### Extrait du document
Dans le domaine de l’immobilier, compte tenu des difficultés financières, les promoteurs émettent (fin novembre 2015) le désir de ralentir le rythme de construction des logements sociaux.
D’autre part, au cœur de l’hiver, la crise de la SAMIR, (Société anonyme marocaine de l’industrie et du raffinage), unique raffinerie du royaume et principal fleuron de l’industrie marocaine fait couler beaucoup d’encre. En mars 2016, le tribunal administratif de Casablanca décrète sa liquidation judiciaire sans oser inculper Mohamed Houssein El Amoudi, son patron saoudien qui l’avait achetée en 1997 à un prix symbolique dans des conditions douteuses. Cette affaire constitue un parfait exemple de privatisation ratée. En effet, les arriérés de cette entreprise, qui avait le monopole d’importer des carburants pendant dix ans, s’élèvent à 43 milliards de dirhams, la moitié due à l’État et l’autre moitié aux banques et à des sociétés étrangères. Les centaines d’ouvriers qui y travaillaient vivent à présent dans l’angoisse. Un gâchis épouvantable.
Ajoutons que la loi de finances tablait sur une aide financière de 13 milliards de dirhams des pays du Golfe. Jusqu’en octobre 2015, Rabat n’en a reçu que 2 milliards (Akhbar al Youm du 13/01/2016). Mais au cours d’une visite de Mohamed VI (fin avril-début mai 2016), le Maroc encaisse 250 millions de dollars versés par le Koweït.

Le solaire s’impose (Ph : communication Noor I)

Ainsi, les prévisions de taux de croissance sont revues sans cesse à la baisse. En décembre 2015, on avance le chiffre de 2 %, puis en mars 2016, on ne parle plus que de 1 %. On est donc bien loin des 7 % promis par le PJD en 2011 !
Cela n’empêche pas l’État de se lancer dans des projets gigantesques, nécessitant un investissement colossal. Ainsi, le 4 février 2016, Mohamed VI inaugure à Ouarzazate, au sud du Maroc, en présence de la ministre française de l’Écologie, la socialiste Ségolène Royal, la construction de Nour I, la plus puissante station de production d’électricité du monde grâce à l’énergie solaire.
À Kenitra, au nord de Rabat, une nouvelle usine Peugeot – Citroën vient de s’installer. Elle est censée produire annuellement 90 000 véhicules destinés à être vendus en Afrique et au Moyen-Orient. De son côté, Renault projette d’investir 10 milliards de dirhams dans ses ateliers au Maroc, ce qui se traduira par la création de 50 000 emplois et la réalisation de bénéfices annuels de 20 milliards de dirhams grâce aux exportations en Afrique, en Asie et en Europe.
Ajoutons enfin que le géant aéronautique américain Hexcel, spécialisé, entre autres, dans la fabrication de la fibre de carbone et des matériaux composites affectés aux avions s’établit à Casablanca.


La présence du roi... (Ph : Flickr - mhobl)

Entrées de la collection
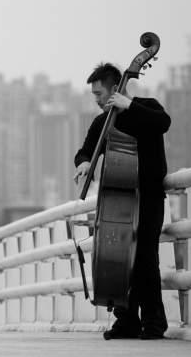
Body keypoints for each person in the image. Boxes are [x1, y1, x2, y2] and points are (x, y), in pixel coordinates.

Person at [73, 63, 171, 341]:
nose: (96, 99)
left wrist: (129, 106)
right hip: (118, 201)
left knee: (145, 258)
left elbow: (163, 123)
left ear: (116, 88)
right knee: (120, 259)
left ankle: (154, 322)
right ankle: (126, 321)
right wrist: (83, 163)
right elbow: (85, 151)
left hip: (149, 197)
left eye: (99, 93)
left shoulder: (147, 107)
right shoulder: (102, 123)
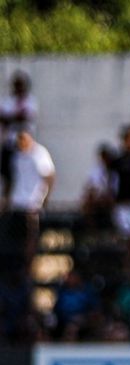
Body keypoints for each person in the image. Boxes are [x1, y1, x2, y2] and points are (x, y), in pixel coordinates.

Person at [3, 129, 54, 266]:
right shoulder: (16, 156)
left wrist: (44, 199)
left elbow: (49, 176)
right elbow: (13, 180)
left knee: (30, 237)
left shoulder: (39, 154)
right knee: (13, 239)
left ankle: (28, 268)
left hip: (32, 204)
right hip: (16, 203)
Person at [0, 71, 38, 203]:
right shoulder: (7, 101)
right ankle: (7, 202)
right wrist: (15, 117)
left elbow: (25, 118)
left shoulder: (31, 100)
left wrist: (10, 118)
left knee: (22, 174)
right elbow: (4, 118)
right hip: (9, 143)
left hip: (24, 145)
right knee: (7, 175)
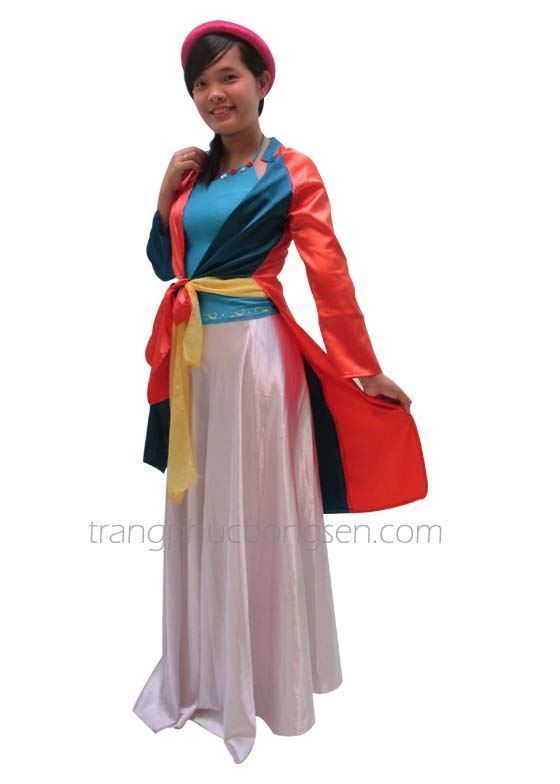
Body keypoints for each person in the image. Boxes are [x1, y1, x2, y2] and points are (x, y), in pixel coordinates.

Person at [133, 20, 428, 764]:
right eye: (201, 83)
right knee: (206, 508)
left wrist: (361, 368)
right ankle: (206, 671)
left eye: (228, 77)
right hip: (194, 363)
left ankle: (269, 679)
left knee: (255, 510)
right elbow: (165, 265)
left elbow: (329, 272)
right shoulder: (191, 175)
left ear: (262, 83)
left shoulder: (291, 170)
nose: (215, 94)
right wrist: (161, 196)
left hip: (258, 362)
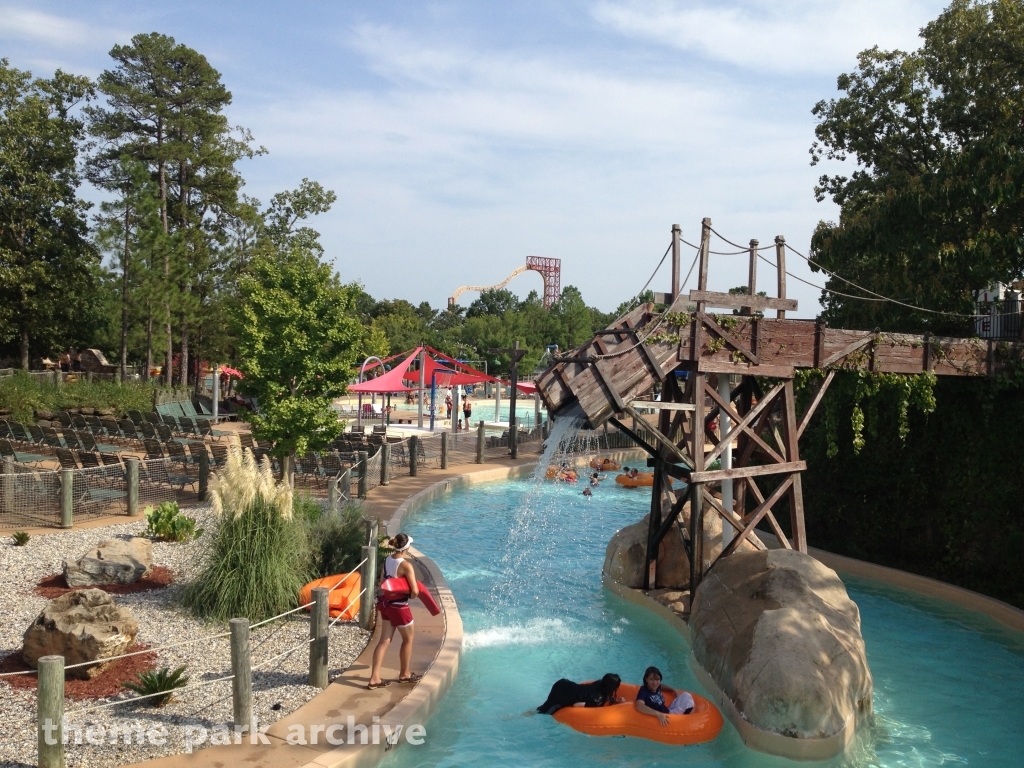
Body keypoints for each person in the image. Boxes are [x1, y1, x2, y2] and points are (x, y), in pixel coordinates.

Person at [367, 534, 421, 689]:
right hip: (400, 607)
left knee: (384, 640)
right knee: (408, 639)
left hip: (386, 605)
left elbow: (383, 583)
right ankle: (405, 674)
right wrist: (410, 593)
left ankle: (374, 678)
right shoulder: (406, 565)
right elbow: (415, 591)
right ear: (406, 547)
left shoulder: (387, 560)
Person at [537, 673, 625, 714]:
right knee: (544, 712)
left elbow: (605, 696)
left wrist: (617, 702)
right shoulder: (598, 700)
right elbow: (576, 705)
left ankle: (528, 713)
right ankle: (527, 715)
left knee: (543, 706)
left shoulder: (599, 683)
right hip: (562, 694)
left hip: (564, 683)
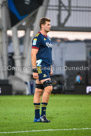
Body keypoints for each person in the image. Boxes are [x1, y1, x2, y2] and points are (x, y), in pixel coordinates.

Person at [31, 17, 53, 123]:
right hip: (40, 67)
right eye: (48, 24)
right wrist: (34, 69)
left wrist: (51, 67)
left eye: (49, 24)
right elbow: (33, 54)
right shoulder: (37, 37)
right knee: (48, 88)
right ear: (42, 25)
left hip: (46, 67)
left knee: (39, 91)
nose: (49, 26)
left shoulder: (48, 38)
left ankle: (36, 118)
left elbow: (48, 54)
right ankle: (43, 116)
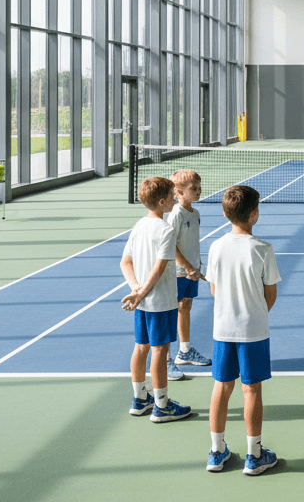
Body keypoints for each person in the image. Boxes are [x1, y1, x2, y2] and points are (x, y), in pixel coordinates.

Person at [205, 185, 283, 475]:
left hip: (223, 329)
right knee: (251, 390)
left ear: (226, 214)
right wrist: (254, 314)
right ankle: (254, 455)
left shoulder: (215, 246)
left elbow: (214, 289)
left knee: (222, 386)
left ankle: (216, 452)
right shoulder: (263, 249)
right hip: (254, 331)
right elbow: (270, 294)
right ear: (254, 214)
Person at [120, 177, 194, 424]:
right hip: (160, 302)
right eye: (172, 196)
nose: (175, 199)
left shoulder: (139, 225)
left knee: (141, 347)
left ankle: (140, 399)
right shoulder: (166, 230)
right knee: (160, 352)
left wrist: (136, 290)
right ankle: (161, 406)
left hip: (141, 302)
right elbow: (159, 269)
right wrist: (141, 292)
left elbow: (125, 262)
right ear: (162, 202)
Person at [167, 170, 210, 379]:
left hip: (191, 271)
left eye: (199, 187)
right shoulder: (176, 214)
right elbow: (170, 245)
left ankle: (184, 351)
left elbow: (191, 243)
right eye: (194, 188)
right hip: (177, 272)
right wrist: (187, 267)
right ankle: (165, 358)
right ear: (178, 192)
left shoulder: (195, 213)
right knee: (169, 312)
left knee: (185, 306)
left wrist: (196, 266)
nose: (198, 191)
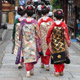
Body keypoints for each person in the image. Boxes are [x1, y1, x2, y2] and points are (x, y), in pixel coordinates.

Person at [46, 10, 71, 76]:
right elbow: (67, 35)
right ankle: (61, 71)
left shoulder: (53, 25)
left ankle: (56, 71)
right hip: (62, 44)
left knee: (55, 57)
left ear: (55, 17)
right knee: (62, 57)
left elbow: (48, 34)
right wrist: (68, 42)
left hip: (54, 44)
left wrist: (48, 41)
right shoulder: (63, 25)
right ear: (62, 17)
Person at [19, 5, 40, 77]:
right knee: (32, 55)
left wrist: (20, 39)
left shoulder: (23, 22)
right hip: (33, 41)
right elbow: (38, 32)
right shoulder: (35, 22)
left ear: (26, 13)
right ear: (33, 13)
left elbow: (20, 32)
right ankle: (31, 70)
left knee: (26, 56)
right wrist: (39, 41)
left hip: (25, 41)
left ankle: (28, 71)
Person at [38, 5, 54, 71]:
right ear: (48, 13)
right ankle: (47, 64)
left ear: (41, 13)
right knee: (47, 51)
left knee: (42, 50)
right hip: (48, 37)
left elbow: (37, 29)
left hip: (41, 37)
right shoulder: (51, 20)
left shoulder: (40, 20)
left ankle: (42, 63)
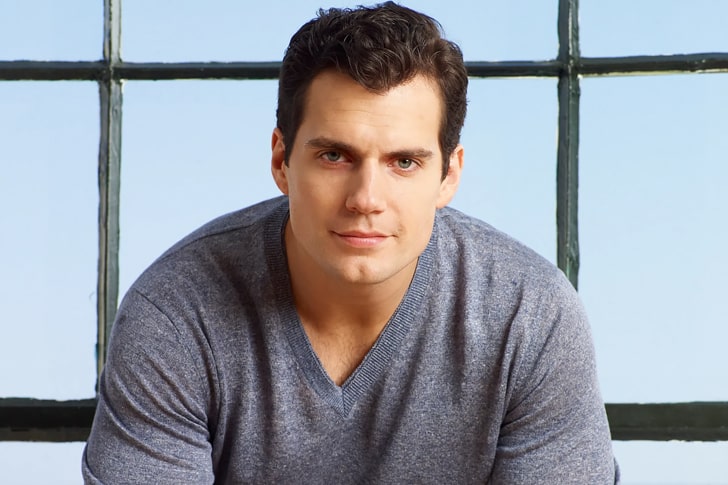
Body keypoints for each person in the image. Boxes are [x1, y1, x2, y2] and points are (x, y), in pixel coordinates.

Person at [82, 2, 618, 483]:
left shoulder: (530, 318)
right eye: (335, 156)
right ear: (281, 161)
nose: (366, 199)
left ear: (449, 175)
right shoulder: (175, 314)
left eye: (403, 162)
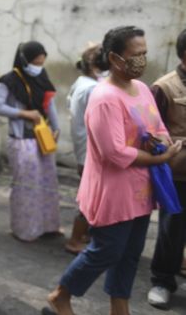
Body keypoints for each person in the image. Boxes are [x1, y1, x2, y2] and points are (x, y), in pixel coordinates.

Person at [46, 26, 183, 315]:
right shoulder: (104, 97)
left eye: (145, 53)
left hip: (141, 191)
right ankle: (61, 294)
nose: (142, 60)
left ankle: (119, 306)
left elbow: (158, 127)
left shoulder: (143, 89)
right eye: (136, 54)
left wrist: (163, 142)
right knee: (106, 251)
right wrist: (159, 158)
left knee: (131, 254)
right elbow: (114, 152)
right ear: (115, 58)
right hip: (113, 192)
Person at [0, 41, 61, 242]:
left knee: (48, 182)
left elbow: (50, 103)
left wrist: (56, 128)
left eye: (42, 62)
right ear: (24, 60)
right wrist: (23, 113)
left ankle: (49, 226)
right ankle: (25, 229)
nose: (38, 67)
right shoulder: (9, 81)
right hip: (22, 141)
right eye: (35, 62)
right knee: (26, 185)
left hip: (43, 139)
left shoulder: (42, 77)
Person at [147, 28, 186, 309]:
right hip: (178, 173)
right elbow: (151, 135)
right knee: (172, 230)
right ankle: (162, 281)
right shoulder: (164, 87)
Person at [64, 44, 104, 255]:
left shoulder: (85, 83)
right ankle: (75, 239)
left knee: (91, 197)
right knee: (90, 199)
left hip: (86, 150)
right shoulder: (91, 88)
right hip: (90, 152)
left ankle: (85, 234)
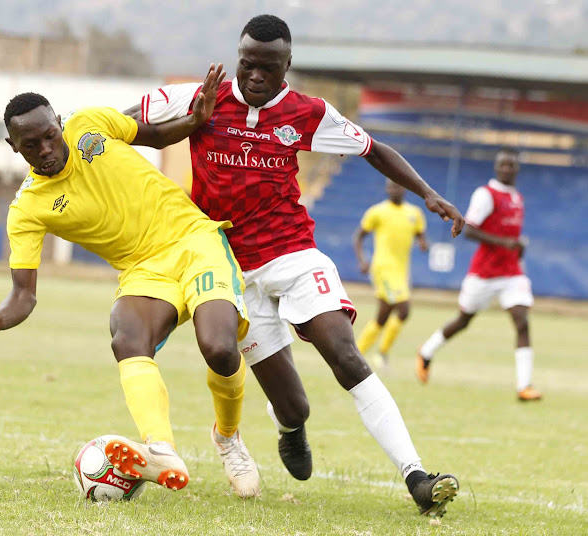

### Exercices proposés
1: Dressez la liste de toutes les villes marocaines nommées dans l'extrait sur l'économie marocaine.
2: Rédigez la suite de l'extrait sur l'économie marocaine, à partir de l'endroit où il s'arrête.

### Réponses attendues
1: Casablanca, Rabat, Ouarzazate, Kenitra

2:
SOCIÉTÉ

Accusant l’Exécutif de chercher à les mettre devant le fait accompli, les principales centrales syndicales appellent, au début de novembre 2015, à une grève générale pour exprimer leur rejet du projet gouvernemental de fixer l’âge de la retraite à 63 ans. D’après les organisateurs, le mot d’ordre est suivi dans la fonction publique le 24 février 2016 à hauteur de 80 % malgré les retenues sur salaires. Or, d’après un ancien directeur de la CMR (Caisse Marocaine des Retraités), même la réforme préconisée par l’équipe au pouvoir relève du replâtrage, dans la mesure où une chute vertigineuse des cotisations s’avère inévitable suite à la politique de recrutement des futurs fonctionnaires sous contrat, les privant de titularisation et les empêchant, par conséquent, d’apporter la moindre contribution à cette caisse.
De leur côté, les réseaux sociaux s’emparent de la question de la retraite des ministres et des députés qui continuent à percevoir une pension assez consistante après avoir quitté leur fonction.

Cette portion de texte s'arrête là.